Enfin, on assiste aussi de plus en plus  à l’émergence d’un nouveau phénomène, les affrontements inter communautaires notamment entre les populations Bambara et Peulh dans la région de Mopti avec  morts d’hommes. Par plus tard que ce samedi, 27 aout 2016, un nouvel affrontement faisait 5 morts.

Sur le  plan de la justice, si l’on peut se réjouir de certains signaux forts  donnés par les autorités notamment  l’arrestation du capitaine SANOGO, auteur du coup d’Etat de 2012, et plusieurs  anciens hauts responsables militaires  dans le cadre de l’affaire  de l’assassinat des  militaires ‘’bérets rouges’’  et le transfèrement à la CPI du djihadiste AHMAD AL FAQI AL  MAHDI [4] dont le procès est en cours, de nombreux crimes commis pendant la crise restent jusque là impunis.

Procès de AHMAD AL FAQUI à la CPI

Procès de AHMAD AL FAQUI à la CPI

On a même assisté à la libération  dans le cadre du processus  de paix, de certaines personnes suspectées d’être  des auteurs de violations graves des droits humains.

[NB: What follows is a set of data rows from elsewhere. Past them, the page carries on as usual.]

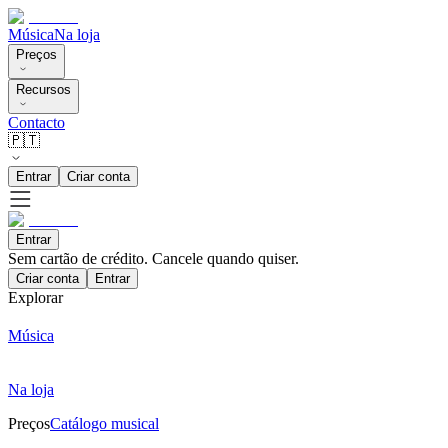
Música
Na loja
Preços
Recursos
Contacto
🇵🇹
Entrar
Criar conta
Entrar
Sem cartão de crédito. Cancele quando quiser.
Criar conta
Entrar
Explorar
Música
Na loja
Preços
Catálogo musical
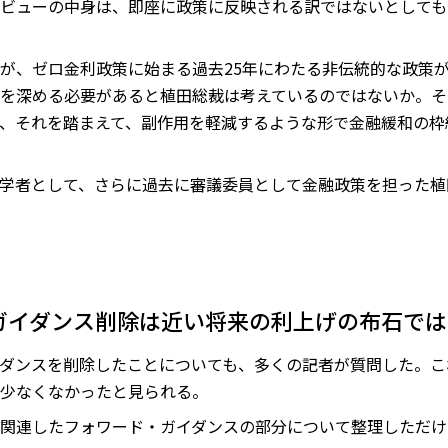
ビューの中身は、即座に政策に反映される訳ではないとしても
が、ゼロ金利政策に始まる過去25年にわたる非伝統的な政策
を深める必要があると植田総裁は考えているのではないか。そ
、それを踏まえて、副作用を軽減するような形で金融緩和の枠
学者として、さらに過去に審議委員として金融政策を担った植
ガイダンス削除は近い将来の利上げの布石では
ダンスを削除したことについても、多くの記者が質問した。こ
少なくなかったと見られる。
関連したフォワード・ガイダンスの部分について整理しただけ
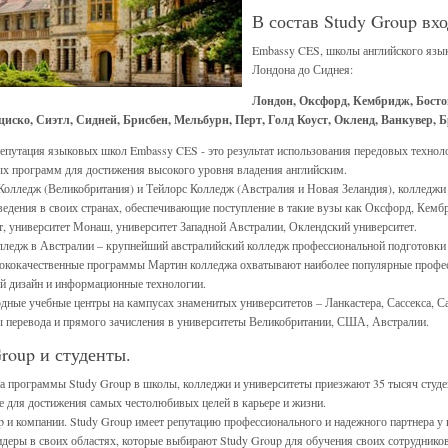
В состав Study Group вхо
Embassy CES, школы английского язык
Лондона до Сиднея:
Лондон, Оксфорд, Кембридж, Босто
иско, Сиэтл, Сидней, Брисбен, Мельбурн, Перт, Голд Коуст, Окленд, Ванкувер, 
епутация языковых школ Embassy CES - это результат использования передовых технол
х программ для достижения высокого уровня владения английским.
Колледж (Великобритания) и Тейлорс Колледж (Австралия и Новая Зеландия), колледжи
ведения в своих странах, обеспечивающие поступление в такие вузы как Оксфорд, Ке
т, университет Монаш, университет Западной Австралии, Оклендский университет.
ледж в Австралии – крупнейший австралийский колледж профессиональной подготовки с
ококачественные программы Мартин колледжа охватывают наиболее популярные профес
й дизайн и информационные технологии.
ные учебные центры на кампусах знаменитых университетов – Ланкастера, Сассекса, С
перевода и прямого зачисления в университеты Великобритании, США, Австралии.
roup и студенты.
а программы Study Group в школы, колледжи и университеты приезжают 35 тысяч студе
е для достижения самых честолюбивых целей в карьере и жизни.
p и компании. Study Group имеет репутацию профессионального и надежного партнера у 
деры в своих областях, которые выбирают Study Group для обучения своих сотрудников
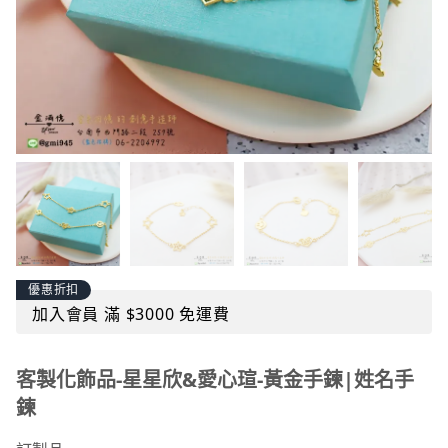
優惠折扣
加入會員 滿 $3000 免運費
客製化飾品-星星欣&愛心瑄-黃金手鍊|姓名手
鍊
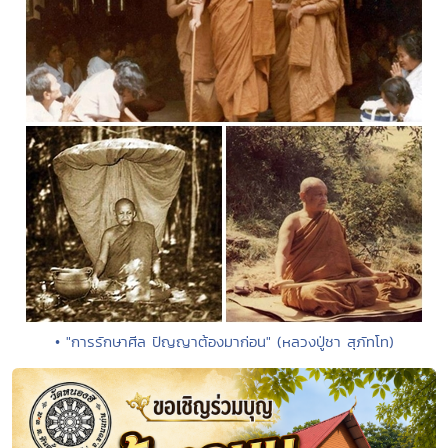
• "การรักษาศีล ปัญญาต้องมาก่อน" (หลวงปู่ชา สุภัทโท)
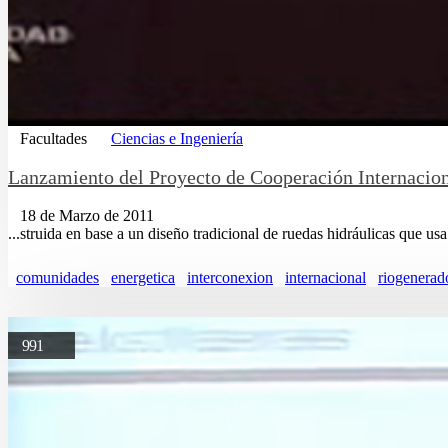
Facultades
Ciencias e Ingeniería
Lanzamiento del Proyecto de Cooperación Internacio
18 de Marzo de 2011
...struida en base a un diseño tradicional de ruedas hidráulicas que us
comunidades
energetica
interconexion
internacional
riogenerad
991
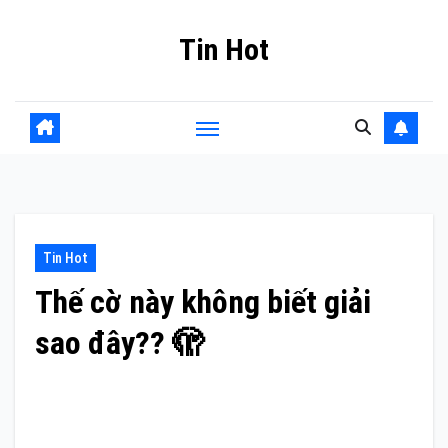
Skip
Tin Hot
to
content
Tin Hot
Thế cờ này không biết giải
sao đây?? 🫣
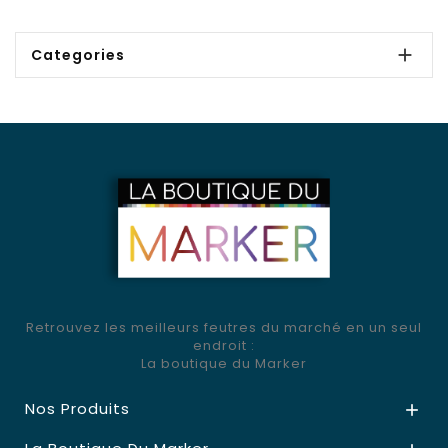

Categories
Retrouvez les meilleurs feutres du marché en un seul
endroit :
La boutique du Marker
Nos Produits

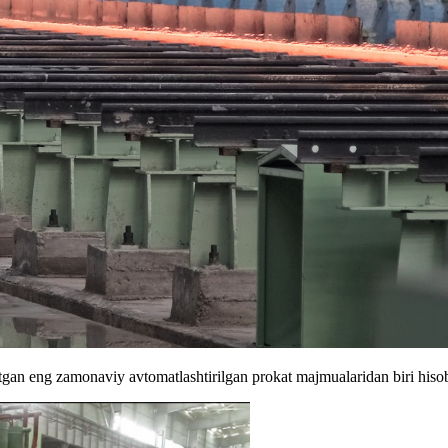
gan eng zamonaviy avtomatlashtirilgan prokat majmualaridan biri hiso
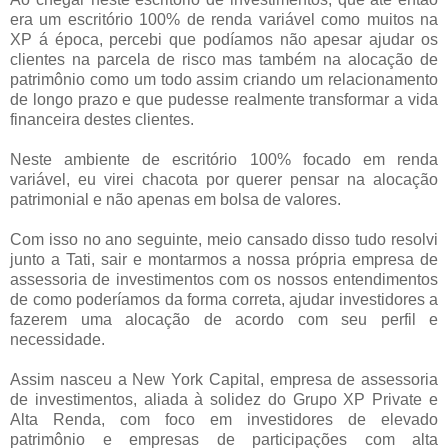
era um escritório 100% de renda variável como muitos na
XP á época, percebi que podíamos não apesar ajudar os
clientes na parcela de risco mas também na alocação de
patrimônio como um todo assim criando um relacionamento
de longo prazo e que pudesse realmente transformar a vida
financeira destes clientes.
Neste ambiente de escritório 100% focado em renda
variável, eu virei chacota por querer pensar na alocação
patrimonial e não apenas em bolsa de valores.
Com isso no ano seguinte, meio cansado disso tudo resolvi
junto a Tati, sair e montarmos a nossa própria empresa de
assessoria de investimentos com os nossos entendimentos
de como poderíamos da forma correta, ajudar investidores a
fazerem uma alocação de acordo com seu perfil e
necessidade.
Assim nasceu a New York Capital, empresa de assessoria
de investimentos, aliada à solidez do Grupo XP Private e
Alta Renda, com foco em investidores de elevado
patrimônio e empresas de participações com alta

 Plusieurs voix se sont  levées  pour dénoncer cet état de fait [5] notamment les organisations de défenses des droits humains:

Pour eux, certaines dispositions de l’accord de paix  à savoir l’amnistie accordée à  certains responsables des groupes armés dont  le juge islamique de Tombouctou,   HOUKA HOUKA AG ALFOUSSEINI,  est une prime à l’injustice.

Par ailleurs,  nombreuses sont les personnes victimes de viols, vols, amputations, flagellations qui sont en attentes que justice soit faite.

Retenons pour terminer, après ces différents constats, que le chantier de la paix, de la justice et de la sécurité au Mali est encore vaste. Beaucoup d’efforts restent à fournir car le chemin y menant est assez long.

Pour y parvenir, la justice transitionnelle pourrait être un atout de taille mais il faudra également que les maliens et les maliennes apprennent à pardonner, à dialoguer et que l’Etat joue pleinement son rôle régalien. Mais tout ceci sera difficile sans une véritable implication de la communauté internationale.